This is a fairly simple idea, and one I’m sure many people have done in the past. Personally, I have tended to just hover a mouse over a folder when I want a size. That seems to work fairly well, but not only is it slow, it’s not programmatic.
I saw Jose Barreto write a quick OneDrive size script in PowerShell (PoSh), and thought it was interesting. It didn’t work for me as I’ve moved the OneDrive folder to my D: drive, so I had to alter this to get information. However in doing so, I decided to play with a function.
Here’s the code I used, altering Jose’s slightly.
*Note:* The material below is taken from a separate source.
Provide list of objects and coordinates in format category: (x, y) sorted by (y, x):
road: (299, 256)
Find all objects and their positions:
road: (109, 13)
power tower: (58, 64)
UPDATE: Thanks to Mike Fal, one of my go-to PoSh experts, I’ve removed the aliases for Dir and %.
function Get-FolderInfo($folder) {
$OneDrives = $folder
Get-ChildItem $OneDrives | ForEach-Object {
$Files=0
$Bytes=0
$OneDrive = $_
Get-ChildItem $OneDrive -Recurse -File -Force | ForEach-Object {
$Files++
$Bytes += $_.Length
}
$Folders = (Get-ChildItem $OneDrive -Recurse -Directory -Force).Count
$GB = [System.Math]::Round($Bytes/1GB,2)
Write-Host “Folder ‘$OneDrive’ has $Folders folders, $Files files, $Bytes bytes ($GB GB)”
}
}
Note that I’ve passed in the folder name and then kept Jose’s code. This worked fine for me, as you can see below.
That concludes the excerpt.